Let's get to the bottom of this on scientific merit, not commercial imperatives.

Answer this question: Is Illumina sequencing really 99+% accurate?

Anonymous said...

Yes.

Anonymous said...


So even though:

- the average GC content of the human genome is about 40% and Illumina technology uses PCR (Manteia invented) and PCR is well known for GC bias

- short reads can't deal with homopoylers or repeats of any significant length

- can't detect epigentic bases such as methyl, formyl, carboxy, hydroxymethyl C or hydroxymethyl T (recent paper)

Illumina technology is still 99+% accurate?

So, I guess you must also believe that the HiSeq 10x usefully sequences human genomes for less than $1000?

Keith Robison said...

Anonymous: 1st, a correction. Bridge PCR was invented by Mosaic Technologies; the IP was later bought by Manteia.

No analytical technique is perfect; all miss some features of interest and make errors. Illumina technology has proven to be very, very powerful for many types of biology; it is not able to answer every question. Methylation is an important aspect of cancer biology, but not seeing it does not preclude Illumina technology from being useful in this space, particularly for observing the recurrent driver mutations seen in cancer & a subset of which have targeted therapies.

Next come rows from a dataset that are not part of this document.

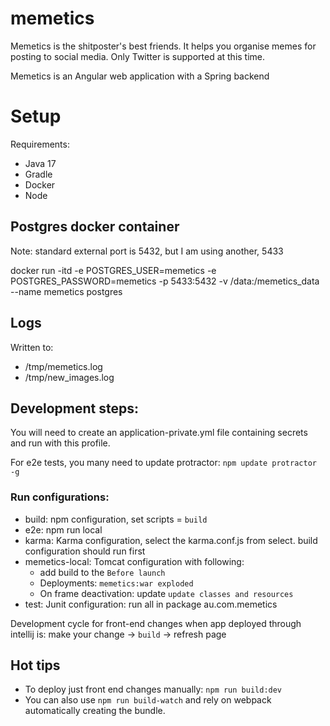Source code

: # memetics
Memetics is the shitposter's best friends. It helps you organise memes for posting to social media. 
Only Twitter is supported at this time.

Memetics is an Angular web application with a Spring backend

# Setup

Requirements:
- Java 17
- Gradle
- Docker
- Node

## Postgres docker container

Note: standard external port is 5432, but I am using another, 5433

docker run -itd -e POSTGRES_USER=memetics -e POSTGRES_PASSWORD=memetics -p 5433:5432 -v /data:/memetics_data --name memetics postgres

## Logs

Written to:
- /tmp/memetics.log
- /tmp/new_images.log

## Development steps:

You will need to create an application-private.yml file containing secrets and run with this profile.

For e2e tests, you many need to update protractor: `npm update protractor -g`

### Run configurations:

- build: npm configuration, set scripts = `build`
- e2e: npm run local
- karma: Karma configuration, select the karma.conf.js from select. build configuration should run first
- memetics-local: Tomcat configuration with following:
    - add build to the `Before launch` 
    - Deployments: `memetics:war exploded`
    - On frame deactivation: update `update classes and resources`
- test: Junit configuration: run all in package au.com.memetics

Development cycle for front-end changes when app deployed through intellij is: make your change -> `build` -> refresh page

## Hot tips

- To deploy just front end changes manually: `npm run build:dev`
- You can also use `npm run build-watch` and rely on webpack automatically creating the bundle.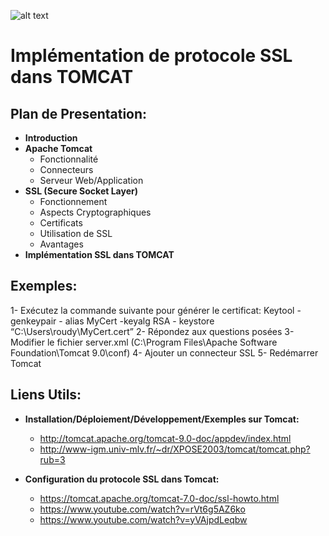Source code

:![alt text](https://encrypted-tbn0.gstatic.com/images?q=tbn:ANd9GcR1TMG5of1htgEp5JdeHWiKIv__jVMSkiHG-7lEhaDs2QlAtrgM)

# Implémentation de protocole  SSL dans TOMCAT

## Plan de Presentation:

- **Introduction**
- **Apache Tomcat**
  - Fonctionnalité
  - Connecteurs
  - Serveur Web/Application
- **SSL (Secure Socket Layer)**
  - Fonctionnement 
  - Aspects Cryptographiques
  - Certificats
  - Utilisation de SSL
  - Avantages
- **Implémentation SSL dans TOMCAT**


## Exemples:

1- Exécutez la commande suivante pour générer le certificat: 
Keytool - genkeypair - alias MyCert  -keyalg RSA - keystore “C:\Users\roudy\MyCert.cert”
2- Répondez aux questions posées
3- Modifier le fichier server.xml (C:\Program Files\Apache Software Foundation\Tomcat 9.0\conf)
4- Ajouter un connecteur SSL
<Connector port="8443" protocol="org.apache.coyote.http11.Http11NioProtocol"
               maxThreads="150" SSLEnabled="true" scheme="https" secure="true" 
               clientAuth="false" sslProtocole="TLS" keystoreFile="C:\Users\roudy\MyCert.cert" 
               keystorePass="123456"/>
5- Redémarrer Tomcat


## Liens Utils:

- **Installation/Déploiement/Développement/Exemples sur Tomcat:** 
  - <http://tomcat.apache.org/tomcat-9.0-doc/appdev/index.html>
  - <http://www-igm.univ-mlv.fr/~dr/XPOSE2003/tomcat/tomcat.php?rub=3>


- **Configuration du protocole SSL dans Tomcat:**
  - <https://tomcat.apache.org/tomcat-7.0-doc/ssl-howto.html>
  - <https://www.youtube.com/watch?v=rVt6g5AZ6ko>
  - <https://www.youtube.com/watch?v=yVAjpdLeqbw>
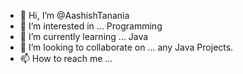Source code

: - 👋 Hi, I’m @AashishTanania
- 👀 I’m interested in ... Programming
- 🌱 I’m currently learning ... Java
- 💞️ I’m looking to collaborate on ... any Java Projects.
- 📫 How to reach me ... 

<!---
AashishTanania/AashishTanania is a ✨ special ✨ repository because its `README.md` (this file) appears on your GitHub profile.
You can click the Preview link to take a look at your changes.
--->
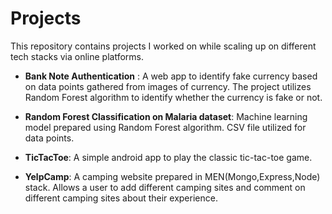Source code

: # Projects
This repository contains projects I worked on while scaling up on different tech stacks via online platforms.


 - **Bank Note Authentication** : A web app to identify fake currency based on data points gathered from images of currency. The project utilizes Random Forest algorithm to identify whether the currency is fake or not.

 - **Random Forest Classification on Malaria dataset**: Machine learning model prepared using Random Forest algorithm. CSV file utilized for data points.

 - **TicTacToe**: A simple android app to play the classic tic-tac-toe game. 

 - **YelpCamp**: A camping website prepared in MEN(Mongo,Express,Node) stack. Allows a user to add different camping sites and comment on different camping sites about their experience. 
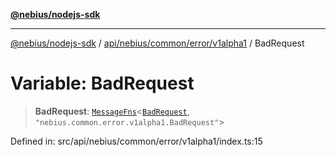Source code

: [**@nebius/nodejs-sdk**](../../../../../../README.md)

***

[@nebius/nodejs-sdk](../../../../../../README.md) / [api/nebius/common/error/v1alpha1](../README.md) / BadRequest

# Variable: BadRequest

> **BadRequest**: [`MessageFns`](../../../../../../runtime/protos/core/interfaces/MessageFns.md)\<[`BadRequest`](../interfaces/BadRequest.md), `"nebius.common.error.v1alpha1.BadRequest"`\>

Defined in: src/api/nebius/common/error/v1alpha1/index.ts:15
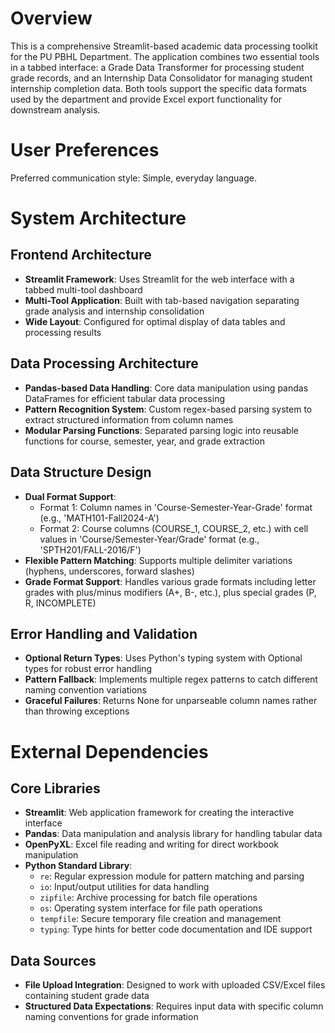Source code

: # Overview

This is a comprehensive Streamlit-based academic data processing toolkit for the PU PBHL Department. The application combines two essential tools in a tabbed interface: a Grade Data Transformer for processing student grade records, and an Internship Data Consolidator for managing student internship completion data. Both tools support the specific data formats used by the department and provide Excel export functionality for downstream analysis.

# User Preferences

Preferred communication style: Simple, everyday language.

# System Architecture

## Frontend Architecture
- **Streamlit Framework**: Uses Streamlit for the web interface with a tabbed multi-tool dashboard
- **Multi-Tool Application**: Built with tab-based navigation separating grade analysis and internship consolidation
- **Wide Layout**: Configured for optimal display of data tables and processing results

## Data Processing Architecture
- **Pandas-based Data Handling**: Core data manipulation using pandas DataFrames for efficient tabular data processing
- **Pattern Recognition System**: Custom regex-based parsing system to extract structured information from column names
- **Modular Parsing Functions**: Separated parsing logic into reusable functions for course, semester, year, and grade extraction

## Data Structure Design
- **Dual Format Support**: 
  - Format 1: Column names in 'Course-Semester-Year-Grade' format (e.g., 'MATH101-Fall2024-A')
  - Format 2: Course columns (COURSE_1, COURSE_2, etc.) with cell values in 'Course/Semester-Year/Grade' format (e.g., 'SPTH201/FALL-2016/F')
- **Flexible Pattern Matching**: Supports multiple delimiter variations (hyphens, underscores, forward slashes)
- **Grade Format Support**: Handles various grade formats including letter grades with plus/minus modifiers (A+, B-, etc.), plus special grades (P, R, INCOMPLETE)

## Error Handling and Validation
- **Optional Return Types**: Uses Python's typing system with Optional types for robust error handling
- **Pattern Fallback**: Implements multiple regex patterns to catch different naming convention variations
- **Graceful Failures**: Returns None for unparseable column names rather than throwing exceptions

# External Dependencies

## Core Libraries
- **Streamlit**: Web application framework for creating the interactive interface
- **Pandas**: Data manipulation and analysis library for handling tabular data
- **OpenPyXL**: Excel file reading and writing for direct workbook manipulation
- **Python Standard Library**:
  - `re`: Regular expression module for pattern matching and parsing
  - `io`: Input/output utilities for data handling
  - `zipfile`: Archive processing for batch file operations
  - `os`: Operating system interface for file path operations
  - `tempfile`: Secure temporary file creation and management
  - `typing`: Type hints for better code documentation and IDE support

## Data Sources
- **File Upload Integration**: Designed to work with uploaded CSV/Excel files containing student grade data
- **Structured Data Expectations**: Requires input data with specific column naming conventions for grade information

Undoubtedly a decade from now we will have much better technology, but that won't help the patients in the nearer term.

new said...

My guess is it probably is optical. I don't think "semiconductor" and "optical" are necessary mutually exclusive? Have written up my thoughts here: http://41j.com/blog/2016/01/speculation-on-the-illumina-firefly/

Would be interested in your comments.

Anonymous said...

So:

1) if there's one fluor label for four bases then does that mean that one base is added at a time, like 454, rather than all four labelled bases at once in the current Illumina systems?

2) can this CMOS system provide in improved results ie more accurate, longer reads?